N E X T F L O W  ~  version 22.10.0
executor >  local (2)
[69/c8ea4a] process > splitLetters   [100%] 1 of 1, cached: 1 ✔
[d0/e94f07] process > convertToUpper [100%] 2 of 2 ✔
olleH
!dlrow

You will see that the execution of the process splitLetters is actually skipped (the process ID is the same), and its results are retrieved from the cache. The second process is executed as expected, printing the reversed strings.

Tip

The pipeline results are cached by default in the directory $PWD/work. Depending on your script, this folder can take up a lot of disk space. It’s a good idea to clean this folder periodically, as long as you know you won’t need to resume any pipeline runs.
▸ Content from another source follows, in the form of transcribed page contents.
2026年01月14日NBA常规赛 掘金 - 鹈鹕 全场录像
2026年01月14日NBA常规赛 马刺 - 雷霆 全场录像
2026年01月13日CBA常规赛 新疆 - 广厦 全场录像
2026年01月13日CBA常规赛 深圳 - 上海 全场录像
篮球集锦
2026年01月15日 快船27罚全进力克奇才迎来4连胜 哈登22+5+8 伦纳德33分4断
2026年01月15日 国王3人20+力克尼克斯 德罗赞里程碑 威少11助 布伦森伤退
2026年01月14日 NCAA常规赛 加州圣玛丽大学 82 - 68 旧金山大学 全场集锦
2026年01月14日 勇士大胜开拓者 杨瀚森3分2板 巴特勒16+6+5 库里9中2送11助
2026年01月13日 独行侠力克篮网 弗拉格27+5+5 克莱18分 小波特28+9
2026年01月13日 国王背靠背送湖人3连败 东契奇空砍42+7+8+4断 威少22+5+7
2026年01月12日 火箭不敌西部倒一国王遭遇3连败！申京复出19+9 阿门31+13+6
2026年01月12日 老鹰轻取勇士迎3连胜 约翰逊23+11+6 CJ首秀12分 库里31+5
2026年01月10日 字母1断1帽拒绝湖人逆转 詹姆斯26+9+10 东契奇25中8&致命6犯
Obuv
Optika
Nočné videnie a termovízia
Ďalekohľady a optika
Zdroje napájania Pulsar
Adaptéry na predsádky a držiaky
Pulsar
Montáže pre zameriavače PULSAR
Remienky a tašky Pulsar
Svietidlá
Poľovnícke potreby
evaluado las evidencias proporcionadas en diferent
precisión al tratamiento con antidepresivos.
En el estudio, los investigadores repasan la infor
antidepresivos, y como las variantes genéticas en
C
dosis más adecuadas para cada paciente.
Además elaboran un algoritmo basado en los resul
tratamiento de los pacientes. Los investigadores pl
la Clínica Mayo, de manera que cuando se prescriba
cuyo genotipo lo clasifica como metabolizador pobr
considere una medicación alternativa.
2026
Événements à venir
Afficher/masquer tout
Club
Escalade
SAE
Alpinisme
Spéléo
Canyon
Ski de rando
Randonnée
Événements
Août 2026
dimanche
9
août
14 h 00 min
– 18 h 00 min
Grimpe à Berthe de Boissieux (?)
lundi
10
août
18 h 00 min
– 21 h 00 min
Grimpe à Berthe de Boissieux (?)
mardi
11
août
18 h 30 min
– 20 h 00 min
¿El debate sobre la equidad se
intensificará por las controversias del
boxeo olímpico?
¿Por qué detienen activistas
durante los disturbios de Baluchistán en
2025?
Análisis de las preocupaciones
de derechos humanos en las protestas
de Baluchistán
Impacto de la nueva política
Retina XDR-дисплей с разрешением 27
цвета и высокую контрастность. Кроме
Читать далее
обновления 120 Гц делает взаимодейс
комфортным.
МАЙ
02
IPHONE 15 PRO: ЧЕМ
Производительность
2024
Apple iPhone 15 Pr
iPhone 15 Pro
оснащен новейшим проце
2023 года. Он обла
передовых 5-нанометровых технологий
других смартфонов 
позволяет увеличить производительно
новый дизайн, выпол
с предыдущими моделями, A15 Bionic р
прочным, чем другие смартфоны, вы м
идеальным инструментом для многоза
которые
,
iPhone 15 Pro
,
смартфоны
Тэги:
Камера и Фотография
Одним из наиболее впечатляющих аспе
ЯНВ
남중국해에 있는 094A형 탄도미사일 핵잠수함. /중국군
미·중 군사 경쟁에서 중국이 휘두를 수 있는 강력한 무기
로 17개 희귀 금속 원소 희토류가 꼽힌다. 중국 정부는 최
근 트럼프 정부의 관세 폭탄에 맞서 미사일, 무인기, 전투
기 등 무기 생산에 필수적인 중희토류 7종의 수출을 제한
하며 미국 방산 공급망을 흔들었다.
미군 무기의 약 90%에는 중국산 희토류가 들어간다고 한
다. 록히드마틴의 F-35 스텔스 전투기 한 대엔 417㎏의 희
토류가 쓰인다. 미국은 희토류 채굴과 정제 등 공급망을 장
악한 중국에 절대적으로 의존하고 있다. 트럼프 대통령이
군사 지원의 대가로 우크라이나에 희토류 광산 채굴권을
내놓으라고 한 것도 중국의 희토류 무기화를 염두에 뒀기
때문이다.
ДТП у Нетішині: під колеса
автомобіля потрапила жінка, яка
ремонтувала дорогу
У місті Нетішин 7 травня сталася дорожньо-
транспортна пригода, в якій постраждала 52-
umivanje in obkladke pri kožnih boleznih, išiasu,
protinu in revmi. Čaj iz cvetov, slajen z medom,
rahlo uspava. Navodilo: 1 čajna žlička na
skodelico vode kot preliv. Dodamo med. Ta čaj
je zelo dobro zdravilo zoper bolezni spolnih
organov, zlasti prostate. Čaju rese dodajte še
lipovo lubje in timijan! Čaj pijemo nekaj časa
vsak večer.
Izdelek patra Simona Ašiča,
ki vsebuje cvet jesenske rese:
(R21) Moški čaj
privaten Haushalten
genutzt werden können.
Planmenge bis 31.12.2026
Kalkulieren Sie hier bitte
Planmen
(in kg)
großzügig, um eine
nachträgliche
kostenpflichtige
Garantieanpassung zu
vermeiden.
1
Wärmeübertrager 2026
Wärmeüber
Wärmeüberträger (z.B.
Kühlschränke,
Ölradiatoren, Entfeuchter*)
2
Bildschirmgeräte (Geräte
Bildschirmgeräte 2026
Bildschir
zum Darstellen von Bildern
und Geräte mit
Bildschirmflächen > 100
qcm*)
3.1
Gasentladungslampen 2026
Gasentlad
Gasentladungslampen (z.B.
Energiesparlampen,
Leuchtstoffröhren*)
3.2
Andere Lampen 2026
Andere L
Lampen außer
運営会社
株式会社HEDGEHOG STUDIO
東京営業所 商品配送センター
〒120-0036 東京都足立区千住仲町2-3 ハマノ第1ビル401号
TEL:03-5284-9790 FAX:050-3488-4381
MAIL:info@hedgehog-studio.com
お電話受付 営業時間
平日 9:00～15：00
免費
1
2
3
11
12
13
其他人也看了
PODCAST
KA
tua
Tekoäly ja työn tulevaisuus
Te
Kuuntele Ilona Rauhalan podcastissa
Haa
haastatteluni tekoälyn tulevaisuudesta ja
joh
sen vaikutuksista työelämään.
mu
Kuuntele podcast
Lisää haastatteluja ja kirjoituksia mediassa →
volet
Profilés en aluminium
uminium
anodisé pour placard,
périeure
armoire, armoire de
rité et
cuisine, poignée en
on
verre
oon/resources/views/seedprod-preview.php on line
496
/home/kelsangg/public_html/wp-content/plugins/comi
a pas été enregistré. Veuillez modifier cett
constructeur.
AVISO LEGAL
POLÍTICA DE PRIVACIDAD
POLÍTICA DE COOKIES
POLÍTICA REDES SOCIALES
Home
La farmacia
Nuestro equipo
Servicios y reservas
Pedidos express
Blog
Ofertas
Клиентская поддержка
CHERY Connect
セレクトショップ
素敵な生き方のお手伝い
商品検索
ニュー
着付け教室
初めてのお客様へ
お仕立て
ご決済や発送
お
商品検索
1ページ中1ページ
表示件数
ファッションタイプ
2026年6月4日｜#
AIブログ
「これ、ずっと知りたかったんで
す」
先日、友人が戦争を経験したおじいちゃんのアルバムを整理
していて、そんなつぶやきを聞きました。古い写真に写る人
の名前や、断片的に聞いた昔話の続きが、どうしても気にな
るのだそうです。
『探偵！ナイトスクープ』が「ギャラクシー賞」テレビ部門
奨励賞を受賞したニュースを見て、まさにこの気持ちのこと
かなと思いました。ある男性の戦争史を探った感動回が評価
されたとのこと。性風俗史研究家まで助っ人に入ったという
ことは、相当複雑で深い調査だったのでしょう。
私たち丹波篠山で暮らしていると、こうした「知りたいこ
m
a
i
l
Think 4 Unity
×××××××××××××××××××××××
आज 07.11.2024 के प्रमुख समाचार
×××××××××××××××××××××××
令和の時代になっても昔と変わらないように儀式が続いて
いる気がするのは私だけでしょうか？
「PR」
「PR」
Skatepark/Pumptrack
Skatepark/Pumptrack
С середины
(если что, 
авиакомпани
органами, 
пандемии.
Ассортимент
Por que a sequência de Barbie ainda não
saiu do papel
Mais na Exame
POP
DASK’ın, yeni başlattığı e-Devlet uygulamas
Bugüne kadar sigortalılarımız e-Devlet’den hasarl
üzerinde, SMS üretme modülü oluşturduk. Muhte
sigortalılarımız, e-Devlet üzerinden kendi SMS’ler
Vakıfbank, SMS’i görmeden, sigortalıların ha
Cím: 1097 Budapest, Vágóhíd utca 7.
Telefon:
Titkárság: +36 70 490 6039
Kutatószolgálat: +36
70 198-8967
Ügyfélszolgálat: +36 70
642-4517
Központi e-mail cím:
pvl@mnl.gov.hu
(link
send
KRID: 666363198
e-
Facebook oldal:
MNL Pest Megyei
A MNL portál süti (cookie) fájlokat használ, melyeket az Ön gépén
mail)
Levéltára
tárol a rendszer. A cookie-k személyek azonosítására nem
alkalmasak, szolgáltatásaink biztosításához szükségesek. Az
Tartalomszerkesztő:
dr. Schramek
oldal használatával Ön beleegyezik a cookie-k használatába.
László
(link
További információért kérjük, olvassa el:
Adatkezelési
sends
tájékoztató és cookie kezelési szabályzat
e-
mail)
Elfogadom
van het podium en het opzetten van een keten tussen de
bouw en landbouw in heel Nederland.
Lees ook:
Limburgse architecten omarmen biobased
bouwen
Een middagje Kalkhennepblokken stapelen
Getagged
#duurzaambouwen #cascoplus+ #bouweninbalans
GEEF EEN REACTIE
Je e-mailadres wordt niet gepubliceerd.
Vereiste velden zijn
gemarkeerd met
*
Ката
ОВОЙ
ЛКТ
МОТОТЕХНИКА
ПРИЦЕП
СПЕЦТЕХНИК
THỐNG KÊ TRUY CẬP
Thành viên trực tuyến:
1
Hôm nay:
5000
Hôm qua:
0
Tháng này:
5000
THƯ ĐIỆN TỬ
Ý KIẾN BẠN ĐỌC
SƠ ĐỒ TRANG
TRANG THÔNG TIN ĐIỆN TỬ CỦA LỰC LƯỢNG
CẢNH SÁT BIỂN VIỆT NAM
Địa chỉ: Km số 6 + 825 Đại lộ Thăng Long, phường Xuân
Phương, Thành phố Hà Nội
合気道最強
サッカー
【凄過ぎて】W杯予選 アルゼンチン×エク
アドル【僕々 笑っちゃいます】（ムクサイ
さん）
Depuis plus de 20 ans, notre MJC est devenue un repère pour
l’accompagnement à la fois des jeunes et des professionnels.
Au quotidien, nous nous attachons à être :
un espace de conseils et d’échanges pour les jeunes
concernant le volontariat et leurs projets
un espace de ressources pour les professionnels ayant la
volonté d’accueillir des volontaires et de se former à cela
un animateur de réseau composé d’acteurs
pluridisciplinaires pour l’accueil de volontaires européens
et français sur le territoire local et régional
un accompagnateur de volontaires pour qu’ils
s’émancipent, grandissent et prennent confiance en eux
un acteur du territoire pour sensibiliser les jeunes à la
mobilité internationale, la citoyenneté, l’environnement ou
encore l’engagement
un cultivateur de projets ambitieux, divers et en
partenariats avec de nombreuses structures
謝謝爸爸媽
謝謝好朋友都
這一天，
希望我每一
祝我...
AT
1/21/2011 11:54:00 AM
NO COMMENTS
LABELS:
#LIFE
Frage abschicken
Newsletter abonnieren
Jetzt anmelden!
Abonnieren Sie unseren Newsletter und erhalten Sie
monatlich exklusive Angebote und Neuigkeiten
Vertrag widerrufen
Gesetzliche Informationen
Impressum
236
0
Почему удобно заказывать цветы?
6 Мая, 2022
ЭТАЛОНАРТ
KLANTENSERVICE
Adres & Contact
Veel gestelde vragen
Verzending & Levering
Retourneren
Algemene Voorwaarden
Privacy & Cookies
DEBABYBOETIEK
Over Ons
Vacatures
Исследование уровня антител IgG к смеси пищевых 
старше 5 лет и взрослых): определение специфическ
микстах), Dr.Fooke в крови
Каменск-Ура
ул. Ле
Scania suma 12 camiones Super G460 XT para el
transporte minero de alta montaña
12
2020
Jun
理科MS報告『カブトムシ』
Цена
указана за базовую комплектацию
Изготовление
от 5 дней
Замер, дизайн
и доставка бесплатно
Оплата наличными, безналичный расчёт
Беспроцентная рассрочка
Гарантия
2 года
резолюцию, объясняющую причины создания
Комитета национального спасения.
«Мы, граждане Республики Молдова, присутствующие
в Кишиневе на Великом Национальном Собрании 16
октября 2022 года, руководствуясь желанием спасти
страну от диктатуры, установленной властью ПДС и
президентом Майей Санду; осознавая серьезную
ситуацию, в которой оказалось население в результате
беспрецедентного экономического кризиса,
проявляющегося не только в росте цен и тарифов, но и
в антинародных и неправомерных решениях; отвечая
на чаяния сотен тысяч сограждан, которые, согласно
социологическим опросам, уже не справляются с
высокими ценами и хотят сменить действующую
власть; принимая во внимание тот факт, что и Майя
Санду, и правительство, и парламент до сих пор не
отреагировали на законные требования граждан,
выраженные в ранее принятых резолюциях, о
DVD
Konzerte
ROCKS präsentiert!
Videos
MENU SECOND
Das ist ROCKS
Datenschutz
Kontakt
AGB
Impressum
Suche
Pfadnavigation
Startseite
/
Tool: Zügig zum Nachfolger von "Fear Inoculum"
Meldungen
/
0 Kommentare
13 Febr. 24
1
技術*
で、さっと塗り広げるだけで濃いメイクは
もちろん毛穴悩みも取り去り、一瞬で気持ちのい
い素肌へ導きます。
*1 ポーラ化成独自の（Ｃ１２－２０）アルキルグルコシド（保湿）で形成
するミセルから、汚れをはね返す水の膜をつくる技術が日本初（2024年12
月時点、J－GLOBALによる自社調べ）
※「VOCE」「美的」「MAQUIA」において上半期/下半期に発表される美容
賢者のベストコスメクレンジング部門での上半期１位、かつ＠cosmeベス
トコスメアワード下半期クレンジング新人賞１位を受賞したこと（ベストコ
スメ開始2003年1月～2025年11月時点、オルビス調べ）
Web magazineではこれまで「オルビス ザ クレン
For more information, see the Caching and resuming page.

Pipeline parameters

Pipeline parameters are simply declared by prepending to a variable name the prefix params, separated by dot character. Their value can be specified on the command line by prefixing the parameter name with a double dash character, i.e. --paramName

For the sake of this tutorial, you can try to execute the previous example specifying a different input string parameter, as shown below:

nextflow run tutorial.nf --str 'Bonjour le monde'

The string specified on the command line will override the default value of the parameter. The output will look like this:

N E X T F L O W  ~  version 22.10.0
executor >  local (4)
[8b/16e7d7] process > splitLetters   [100%] 1 of 1 ✔
[eb/729772] process > convertToUpper [100%] 3 of 3 ✔
m el r
edno
uojnoB

Changed in version 20.11.0-edge: Any . (dot) character in a parameter name is interpreted as the delimiter of a nested scope. For example, --foo.bar Hello will be interpreted as params.foo.bar. If you want to have a parameter name that contains a . (dot) character, escape it using the back-slash character, e.g. --foo\.bar Hello.